Decision Tree algorithms operate by dividing datasets up into smaller and smaller fragments. The exact criteria used to divide the data is up to the machine learning engineer, but the goal is to ultimately divide the data up into single data points, which will then be classified using a key.
A Random Forest algorithm is essentially many single Decision Tree classifiers linked together into a more powerful classifier.
The Naive Bayes Classifier calculates the probability that a given data point has occurred based on the probability of a prior event occurring. It is based on Bayes Theorem and it places the data points into classes based on their calculated probability. When implementing a Naive Bayes classifier, it is assumed that all the predictors have the same influence on the class outcome.
An Artificial Neural Network, or multi-layer perceptron, is a machine learning algorithm inspired by the structure and function of the human brain. Artificial neural networks get their name from the fact that they are made out of many nodes/neurons linked together. Every neuron manipulates the data with a mathematical function. In artificial neural networks, there are input layers, hidden layers, and output layers.
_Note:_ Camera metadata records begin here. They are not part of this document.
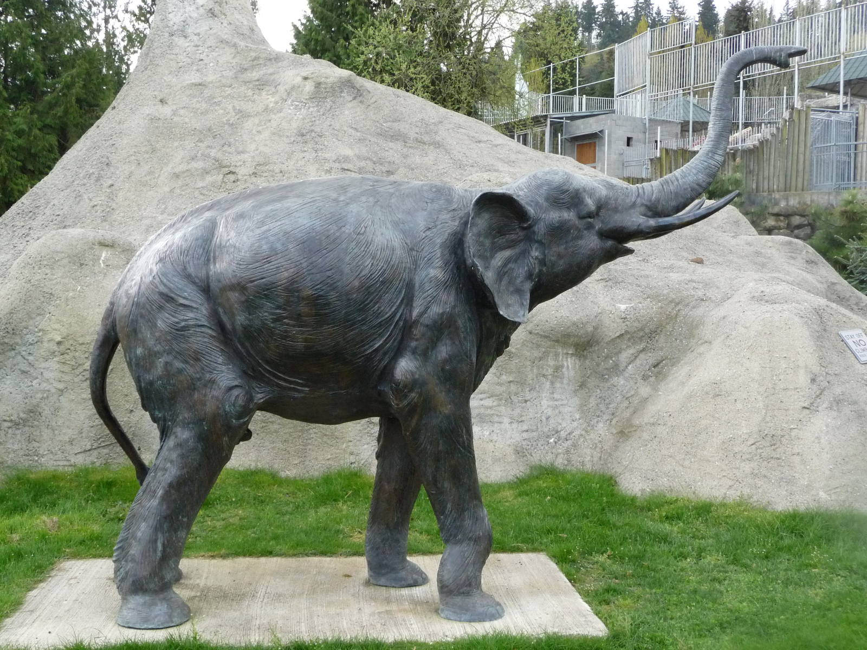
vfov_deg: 36.0
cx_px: 434
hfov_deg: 46.8
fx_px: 1002
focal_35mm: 40
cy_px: 325
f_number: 3.9
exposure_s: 1/500
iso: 400
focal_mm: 6.7
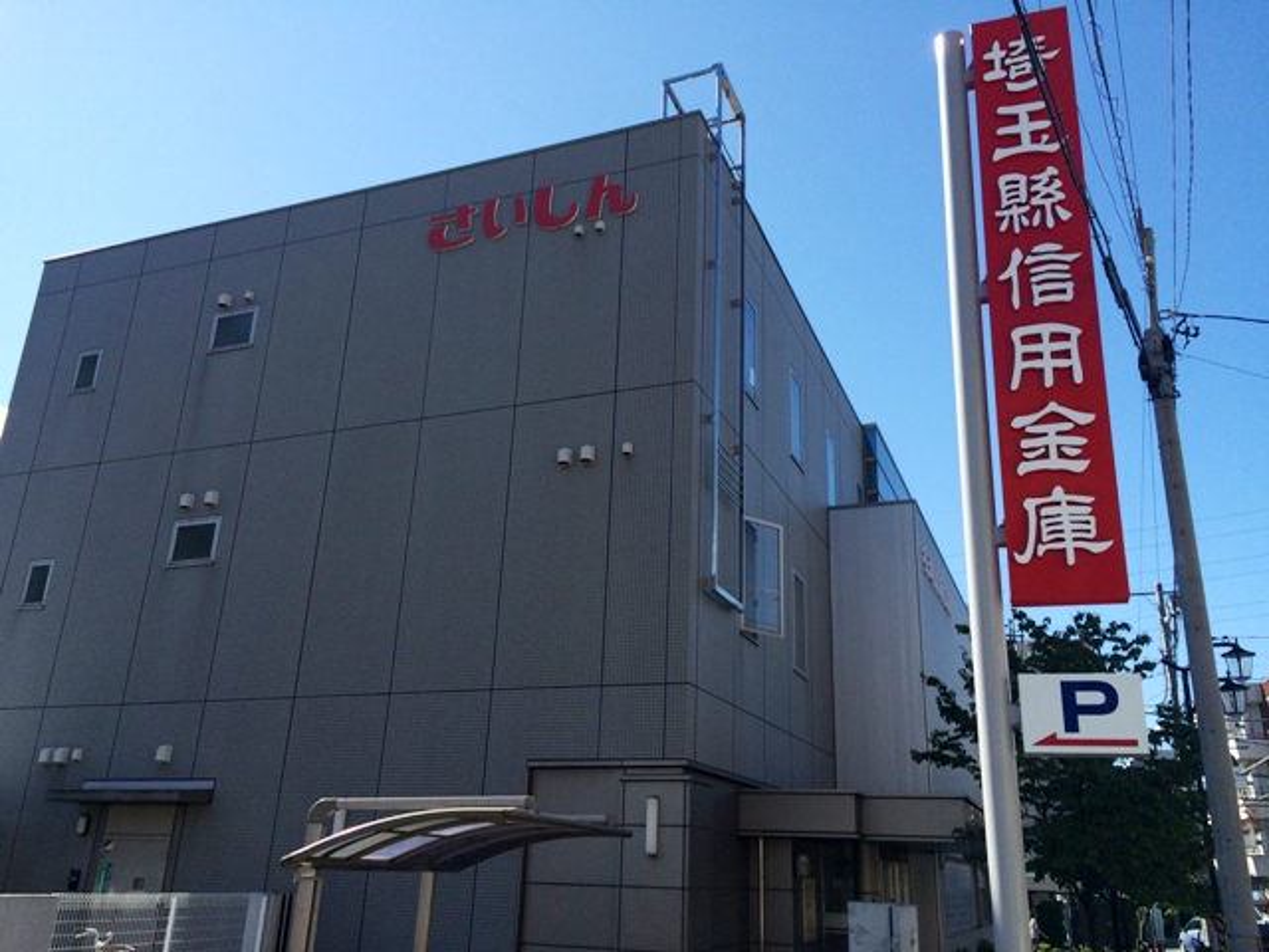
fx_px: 1063
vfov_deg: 48.2
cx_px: 634
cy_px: 476
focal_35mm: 29
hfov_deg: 61.7
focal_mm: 4.15
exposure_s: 1/2283
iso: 32
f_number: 2.2
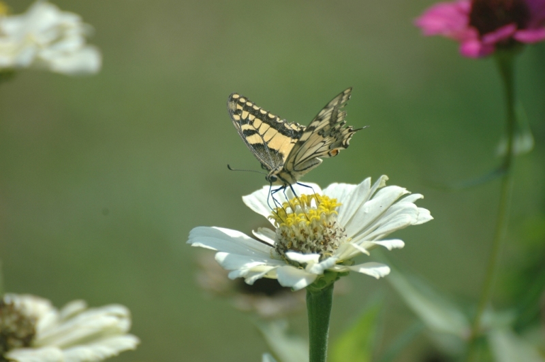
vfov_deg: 3.0
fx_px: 6807
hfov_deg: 4.6
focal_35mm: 450
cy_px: 181
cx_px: 272
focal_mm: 300
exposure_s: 1/640
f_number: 6
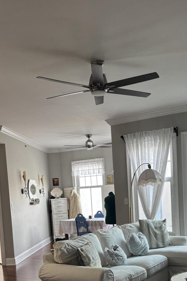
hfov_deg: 29.7
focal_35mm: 45
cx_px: 117
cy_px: 219
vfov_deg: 42.0
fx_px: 351
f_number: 1.6
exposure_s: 1/120
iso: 125
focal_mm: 5.96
The hidden layer of the neural network is where the data is actually interpreted and analyzed for patterns. In other words, it is where the algorithm learns. More neurons joined together to make more complex networks capable of learning more complex patterns.
Types of Unsupervised Learning
Unsupervised Learning algorithms include:
- K-means clustering
- Autoencoders
- Principal Component Analysis K-means clustering is an unsupervised classification technique, and it works by separating points of data into clusters or groups based on their features. K-means clustering analyzes the features found in the data points and distinguishes patterns in them that make the data points found in a given class cluster more similar to each other than they are to clusters containing the other data points. This is accomplished by placing possible centers for the cluster, or centroids, in a graph of the data and reassigning the position of the centroid until a position is found that minimizes the distance between the centroid and the points that belong to that centroid’s class. The researcher can specify the desired number of clusters.
Principal Component Analysis is a technique that reduces large numbers of features/variables down into a smaller feature space/fewer features. The “principal components” of the data points are selected for preservation, while the other features are squeezed down into a smaller representation. The relationship between the original data potions is preserved, but since the complexity of the data points is simpler, the data is easier to quantify and describe.
Autoencoders are versions of neural networks that can be applied to unsupervised learning tasks. Autoencoders are capable of taking unlabeled, free-form data and transforming them into data that a neural network is capable of using, basically creating their own labeled training data. The goal of an autoencoder is to convert the input data and rebuild it as accurately as possible, so it’s in the incentive of the network to determine which features are the most important and extract them.